It will take two years to complete a station at a new site

by Susanna Freymark, 04/15/2021, 2 min read

FOR 90 years paramedics have operated from the pale brick building on Centre St in Casino.

Richmond Valley mayor Robert Mustow said he’d been to the station “a few times as a young boy to get stitched up.”

Casino Ambulance Station is 90 years old. Photo: Contributed

All that is about to change after an announcement on Friday about a modern ambulance station to replace it.

State Minister for Health Brad Hazzard joined the mayor, State MP Chris Gulaptis and paramedics at the station to discuss where, how and when the station will be built.

“The next step will be to decide on the best location for the new Casino station and we’ll be guided by ... software that maps Triple Zero calls,” Mr Gulaptis said.

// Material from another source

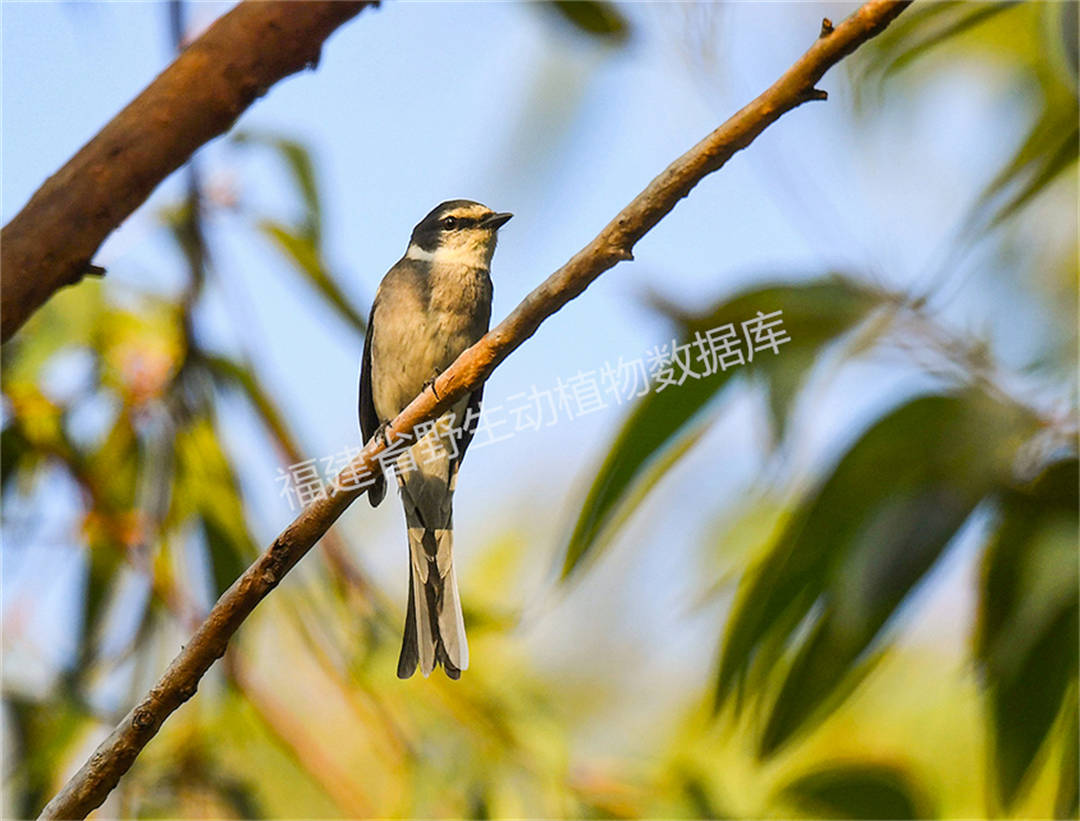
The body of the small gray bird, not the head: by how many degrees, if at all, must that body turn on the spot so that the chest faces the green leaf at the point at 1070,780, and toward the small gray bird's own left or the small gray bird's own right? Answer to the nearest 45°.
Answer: approximately 90° to the small gray bird's own left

Mr Hazzard acknowledged the blue shirts: “We value our paramedics beyond belief.”

Paramedics and the community will be consulted on the best site for the new station, he said.

Chris Gulaptis, council’s acting general manager Angela Jones, Brad Hazzard and Robert Mustow at Casino Ambulance Station where the announcement was made. Photo: Susanna Freymark

The new base will include the latest technology and will have relaxing areas for paramedics between callouts.

“The intention is to get the land identified as quickly as possible,” Mr Hazzard said.

Paramedic Hayley Hemmings said they had outgrown the station: “The new station will have a lot more infrastructure, new equipment and training spaces”.

Ambulance acting inspector Michael Edwards Hughes said Casino paramedic numbers had grown from five to 19.

The funding comes from the state's $232 million Rural Ambulance Infrastructure Reconfiguration program that is bringing 24 new or upgraded ambulance stations in NSW.

The existing station in Casino will continue while the new station is built over two years.

Keeping Jack's service alive

ON THE grass outside the Casino Ambulance Station is a special flagpole and a plaque in honour of Jack McDonald who drove the ambulance for many years.

McDonald family members are concerned about what will happen to the memorials to Jack when a new station is built.

Jack died in 1948 aged 32. His family were sharefarmers at Wyan near Rappville.

His nephew Tom McDonald said Jack must have left an impression on the community to have flagpole and plaque installed outside the ambulance station.

“My Dad and Jack’s brother Vivian McDonald used to admire and talk about Jack a lot,” Tom said.

“My Dad was a single man just returned from World War II and was a young man when his older brother passed away.”

State MP Chris Gulaptis said that if Jack McDonald had played such a significant role in the history of Casino and the community valued his contribution, the flagpole and plaque should be preserved.

“Their location should be determined by the community and I will do everything possible to ensure they are preserved and relocated if that is what they decide,” he said.